Tim Wilson: Climate research from the ground-up
ORAU/ATDD Scientist Tim Wilson studies climate through soil samples from the U.S. Climate Reference Network
In more than 140 locations across the United States, climate monitoring stations are constantly measuring temperature, precipitation and soil properties for a national system known as the U.S. Climate Reference Network (USCRN). From his office in Oak Ridge, Tennessee, scientist Tim Wilson, Ph.D., studies soil data collected from the network to help uncover what is happening to climates and ecologies across the country.
Wilson is a scientist for ORAU and the Atmospheric Turbulence and Diffusion Division (ATDD) of the National Oceanic and Atmospheric Administration, and he is the only scientist at ATDD studying soil sample data that is collected from USCRN stations.
“The sensors are all in very different environments. For example, think about sensors in Arizona versus California versus Florida,” explained Wilson. “Different regions with the sensors have vastly different climate.”
When analyzing the soil sample data, Wilson is specifically looking at the soil moisture levels and changes that may impact the climate or ecology surrounding a given station location. The soil properties obtained from a sample allow Wilson to take a closer look at the performance of the soil sensors.
“I look at the numbers and see what makes sense, and what measurements we need to be sure the data quality is at a level we know it should be,” said Wilson.
With a background in physics, atmospheric science and micrometeorology, Wilson isn’t physically working with the soil samples. Instead, he uses data taken from the USCRN to understand the differing sensor climates.
Wilson has been studying soil data from the USCRN since 2009 when soil moisture measurement was first added to the network. In the past decade, Wilson has uncovered site-specific soil properties that affect the network’s soil sensors. However, gaps in the data proved a need to improve sensor performance and enhance the accuracy and quality of the USCRN’s soil data.
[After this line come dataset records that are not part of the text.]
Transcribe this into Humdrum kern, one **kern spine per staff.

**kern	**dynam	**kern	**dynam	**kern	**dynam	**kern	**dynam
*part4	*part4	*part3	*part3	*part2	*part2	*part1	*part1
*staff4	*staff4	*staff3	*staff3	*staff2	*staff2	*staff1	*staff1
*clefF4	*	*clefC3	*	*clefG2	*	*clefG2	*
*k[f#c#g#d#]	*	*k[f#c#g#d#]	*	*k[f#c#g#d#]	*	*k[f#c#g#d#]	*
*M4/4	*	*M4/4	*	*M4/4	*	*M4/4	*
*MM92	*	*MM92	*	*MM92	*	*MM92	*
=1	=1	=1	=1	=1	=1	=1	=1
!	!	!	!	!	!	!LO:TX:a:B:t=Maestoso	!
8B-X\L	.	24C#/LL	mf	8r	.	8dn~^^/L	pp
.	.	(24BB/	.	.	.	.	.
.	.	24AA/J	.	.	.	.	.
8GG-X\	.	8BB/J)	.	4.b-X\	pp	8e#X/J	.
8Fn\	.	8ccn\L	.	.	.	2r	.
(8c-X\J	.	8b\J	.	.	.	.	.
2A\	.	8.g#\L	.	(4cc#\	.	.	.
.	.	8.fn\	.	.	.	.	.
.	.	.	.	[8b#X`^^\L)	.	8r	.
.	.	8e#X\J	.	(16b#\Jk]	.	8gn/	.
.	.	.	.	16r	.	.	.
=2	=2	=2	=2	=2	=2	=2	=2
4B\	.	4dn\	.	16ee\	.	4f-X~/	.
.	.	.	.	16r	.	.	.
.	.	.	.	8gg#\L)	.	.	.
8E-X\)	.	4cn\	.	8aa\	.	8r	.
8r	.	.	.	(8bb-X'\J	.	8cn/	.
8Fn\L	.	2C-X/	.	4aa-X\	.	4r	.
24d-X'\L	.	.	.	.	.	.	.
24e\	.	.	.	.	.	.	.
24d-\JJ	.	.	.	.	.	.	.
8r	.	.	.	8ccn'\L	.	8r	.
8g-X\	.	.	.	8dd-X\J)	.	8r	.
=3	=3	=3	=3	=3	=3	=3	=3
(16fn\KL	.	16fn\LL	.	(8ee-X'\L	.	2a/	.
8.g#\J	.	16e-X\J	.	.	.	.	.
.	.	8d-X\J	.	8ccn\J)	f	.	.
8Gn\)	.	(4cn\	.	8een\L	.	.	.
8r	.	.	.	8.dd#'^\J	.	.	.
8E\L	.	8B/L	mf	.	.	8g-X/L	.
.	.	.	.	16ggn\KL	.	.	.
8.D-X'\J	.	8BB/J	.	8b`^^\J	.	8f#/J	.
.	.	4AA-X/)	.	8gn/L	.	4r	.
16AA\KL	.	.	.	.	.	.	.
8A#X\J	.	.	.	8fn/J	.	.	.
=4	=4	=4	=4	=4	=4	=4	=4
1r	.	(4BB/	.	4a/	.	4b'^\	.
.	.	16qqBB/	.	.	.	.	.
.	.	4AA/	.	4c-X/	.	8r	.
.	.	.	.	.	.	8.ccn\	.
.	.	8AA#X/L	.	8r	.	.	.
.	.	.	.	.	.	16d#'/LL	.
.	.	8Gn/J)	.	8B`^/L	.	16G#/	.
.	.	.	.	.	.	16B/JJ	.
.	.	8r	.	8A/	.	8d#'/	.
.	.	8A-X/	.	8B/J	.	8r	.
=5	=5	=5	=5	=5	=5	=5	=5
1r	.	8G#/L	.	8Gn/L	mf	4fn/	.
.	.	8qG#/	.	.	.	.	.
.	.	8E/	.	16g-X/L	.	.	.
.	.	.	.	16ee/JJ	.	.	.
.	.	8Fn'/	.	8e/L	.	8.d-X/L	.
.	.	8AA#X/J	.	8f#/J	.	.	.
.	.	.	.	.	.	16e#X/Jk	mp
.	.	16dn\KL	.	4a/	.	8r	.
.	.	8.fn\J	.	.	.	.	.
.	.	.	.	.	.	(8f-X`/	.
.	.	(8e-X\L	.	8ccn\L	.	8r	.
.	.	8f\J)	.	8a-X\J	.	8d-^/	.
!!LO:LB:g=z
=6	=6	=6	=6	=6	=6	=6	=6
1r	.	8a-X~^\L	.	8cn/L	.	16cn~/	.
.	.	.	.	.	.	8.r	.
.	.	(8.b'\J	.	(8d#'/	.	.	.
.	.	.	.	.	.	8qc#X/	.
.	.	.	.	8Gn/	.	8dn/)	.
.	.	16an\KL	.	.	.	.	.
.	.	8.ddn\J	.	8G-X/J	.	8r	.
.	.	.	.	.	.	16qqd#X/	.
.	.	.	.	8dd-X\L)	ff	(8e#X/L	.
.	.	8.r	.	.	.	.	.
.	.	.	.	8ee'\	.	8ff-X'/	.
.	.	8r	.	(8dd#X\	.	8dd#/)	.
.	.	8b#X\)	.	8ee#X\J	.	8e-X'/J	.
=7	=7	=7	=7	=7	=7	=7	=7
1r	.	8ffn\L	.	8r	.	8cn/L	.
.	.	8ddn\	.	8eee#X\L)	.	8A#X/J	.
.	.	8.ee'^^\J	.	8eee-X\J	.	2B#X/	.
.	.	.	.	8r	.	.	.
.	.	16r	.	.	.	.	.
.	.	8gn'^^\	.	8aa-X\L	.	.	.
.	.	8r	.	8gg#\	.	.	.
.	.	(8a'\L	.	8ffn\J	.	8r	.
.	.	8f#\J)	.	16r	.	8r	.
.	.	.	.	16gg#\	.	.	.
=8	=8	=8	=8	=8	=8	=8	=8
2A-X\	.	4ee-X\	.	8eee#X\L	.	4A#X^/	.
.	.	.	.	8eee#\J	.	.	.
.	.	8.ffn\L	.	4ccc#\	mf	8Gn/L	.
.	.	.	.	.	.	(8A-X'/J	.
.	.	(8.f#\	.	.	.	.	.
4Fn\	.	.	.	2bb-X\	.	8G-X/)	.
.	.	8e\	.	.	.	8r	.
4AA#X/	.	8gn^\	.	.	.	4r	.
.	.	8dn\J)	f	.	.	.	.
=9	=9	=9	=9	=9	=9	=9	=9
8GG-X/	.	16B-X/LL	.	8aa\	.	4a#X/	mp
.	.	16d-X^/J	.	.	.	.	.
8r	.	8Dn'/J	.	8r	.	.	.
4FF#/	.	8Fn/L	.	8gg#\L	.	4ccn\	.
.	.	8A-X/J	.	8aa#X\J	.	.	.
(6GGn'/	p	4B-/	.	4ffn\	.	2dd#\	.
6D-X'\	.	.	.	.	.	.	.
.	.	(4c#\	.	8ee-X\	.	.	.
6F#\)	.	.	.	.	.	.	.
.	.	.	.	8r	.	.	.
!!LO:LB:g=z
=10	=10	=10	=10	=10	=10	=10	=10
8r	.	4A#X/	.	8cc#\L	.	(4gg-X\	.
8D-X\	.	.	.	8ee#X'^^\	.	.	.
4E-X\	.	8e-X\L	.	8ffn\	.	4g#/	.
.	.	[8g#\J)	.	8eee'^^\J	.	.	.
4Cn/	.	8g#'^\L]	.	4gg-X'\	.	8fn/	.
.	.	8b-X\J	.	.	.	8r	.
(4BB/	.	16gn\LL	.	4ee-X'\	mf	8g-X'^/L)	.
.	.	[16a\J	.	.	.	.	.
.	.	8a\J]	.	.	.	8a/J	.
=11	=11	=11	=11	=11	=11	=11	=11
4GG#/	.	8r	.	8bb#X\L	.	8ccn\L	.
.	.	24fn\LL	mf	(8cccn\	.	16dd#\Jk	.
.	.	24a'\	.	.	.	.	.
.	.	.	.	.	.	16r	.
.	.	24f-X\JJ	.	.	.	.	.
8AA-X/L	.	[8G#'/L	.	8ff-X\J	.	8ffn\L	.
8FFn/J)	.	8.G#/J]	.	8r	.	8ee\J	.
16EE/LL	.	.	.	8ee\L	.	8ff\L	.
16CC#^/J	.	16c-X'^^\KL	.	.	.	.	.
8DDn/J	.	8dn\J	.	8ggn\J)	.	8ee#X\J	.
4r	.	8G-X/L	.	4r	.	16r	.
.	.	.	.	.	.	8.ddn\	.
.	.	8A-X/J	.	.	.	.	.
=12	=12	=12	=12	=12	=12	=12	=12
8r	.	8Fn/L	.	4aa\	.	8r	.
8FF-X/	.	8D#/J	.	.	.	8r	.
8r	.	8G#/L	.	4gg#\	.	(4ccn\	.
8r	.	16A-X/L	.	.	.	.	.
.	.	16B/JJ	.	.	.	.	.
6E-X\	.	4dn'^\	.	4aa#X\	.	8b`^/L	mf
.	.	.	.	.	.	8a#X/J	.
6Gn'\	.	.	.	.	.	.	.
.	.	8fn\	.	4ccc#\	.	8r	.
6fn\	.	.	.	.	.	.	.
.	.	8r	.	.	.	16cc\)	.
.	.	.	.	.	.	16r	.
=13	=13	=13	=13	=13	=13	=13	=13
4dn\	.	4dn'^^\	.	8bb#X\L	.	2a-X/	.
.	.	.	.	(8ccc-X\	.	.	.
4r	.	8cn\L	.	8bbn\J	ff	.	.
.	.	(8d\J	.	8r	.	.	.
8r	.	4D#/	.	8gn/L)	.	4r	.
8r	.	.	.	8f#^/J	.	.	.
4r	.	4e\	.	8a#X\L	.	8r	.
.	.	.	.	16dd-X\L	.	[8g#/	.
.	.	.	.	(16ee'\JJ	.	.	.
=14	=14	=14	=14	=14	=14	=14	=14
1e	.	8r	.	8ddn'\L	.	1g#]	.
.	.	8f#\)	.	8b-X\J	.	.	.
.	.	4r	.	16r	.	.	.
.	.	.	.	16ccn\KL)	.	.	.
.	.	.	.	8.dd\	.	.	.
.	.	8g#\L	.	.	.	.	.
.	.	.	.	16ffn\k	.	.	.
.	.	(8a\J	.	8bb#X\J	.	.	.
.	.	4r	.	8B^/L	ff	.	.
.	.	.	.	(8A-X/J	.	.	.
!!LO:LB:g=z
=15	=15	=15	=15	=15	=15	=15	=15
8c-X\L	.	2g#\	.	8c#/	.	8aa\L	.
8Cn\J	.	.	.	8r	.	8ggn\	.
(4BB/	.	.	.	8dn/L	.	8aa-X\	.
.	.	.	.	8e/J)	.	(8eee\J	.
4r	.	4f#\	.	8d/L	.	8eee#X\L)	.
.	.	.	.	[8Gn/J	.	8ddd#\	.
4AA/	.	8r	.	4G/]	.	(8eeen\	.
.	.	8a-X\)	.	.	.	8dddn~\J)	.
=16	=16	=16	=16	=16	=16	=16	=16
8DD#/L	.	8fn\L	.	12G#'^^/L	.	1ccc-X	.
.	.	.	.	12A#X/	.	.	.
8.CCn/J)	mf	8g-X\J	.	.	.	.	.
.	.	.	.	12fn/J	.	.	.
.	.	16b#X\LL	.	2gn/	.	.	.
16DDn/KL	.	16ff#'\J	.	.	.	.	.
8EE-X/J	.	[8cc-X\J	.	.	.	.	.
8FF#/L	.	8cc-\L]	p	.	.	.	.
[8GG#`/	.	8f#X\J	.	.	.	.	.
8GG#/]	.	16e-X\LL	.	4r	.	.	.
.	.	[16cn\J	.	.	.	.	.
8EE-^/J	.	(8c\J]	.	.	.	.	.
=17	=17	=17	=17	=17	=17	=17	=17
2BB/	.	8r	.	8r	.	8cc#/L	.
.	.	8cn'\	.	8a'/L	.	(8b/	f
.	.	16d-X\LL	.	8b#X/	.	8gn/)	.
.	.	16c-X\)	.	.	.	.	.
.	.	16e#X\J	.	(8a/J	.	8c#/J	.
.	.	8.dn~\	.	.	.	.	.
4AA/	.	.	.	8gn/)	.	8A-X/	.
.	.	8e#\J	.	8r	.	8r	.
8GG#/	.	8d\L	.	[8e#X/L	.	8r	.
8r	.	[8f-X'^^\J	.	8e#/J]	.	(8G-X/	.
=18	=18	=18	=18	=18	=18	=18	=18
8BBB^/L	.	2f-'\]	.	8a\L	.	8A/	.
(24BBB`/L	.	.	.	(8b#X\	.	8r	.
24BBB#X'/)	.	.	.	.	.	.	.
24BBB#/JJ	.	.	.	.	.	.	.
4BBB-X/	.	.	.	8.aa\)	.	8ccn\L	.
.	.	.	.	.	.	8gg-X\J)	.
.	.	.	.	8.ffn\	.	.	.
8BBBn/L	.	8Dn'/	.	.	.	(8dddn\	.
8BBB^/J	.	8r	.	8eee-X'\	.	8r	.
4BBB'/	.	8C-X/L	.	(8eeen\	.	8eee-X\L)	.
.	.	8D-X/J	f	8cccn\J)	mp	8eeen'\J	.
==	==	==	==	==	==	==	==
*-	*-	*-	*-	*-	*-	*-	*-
“What we’ve discovered through the soil moisture is that the sensors are not meant to be used in remote locations where you don’t have easy access to care for them daily,” said Wilson. “Now we know that the sensors we initially selected to make soil measurements in the USCRN are not as robust as we need across the whole network.”
After a decade of carefully studying soil moisture data from the USCRN, the original sensors will be replaced, and much of Tim’s research will now look at understanding the soil data that the new sensors collect.
“We want to ensure we’re producing the best quality data that the sensors can produce, and we look at all the factors that come into play,” explained Wilson. “Whether it is the soil, whether it is where the sensor is installed, whether it is the fundamental physics that go into deriving the particular results, we look into it all.”
At the end of the day, Wilson said the number one goal of the U.S. Climate Reference Network is to better understand the climate.
“I enjoy seeing how the environment works. That’s the enjoyment I get. All of these different pieces collected together make the environment what it is, and seeing that dynamic is interesting,” said Wilson.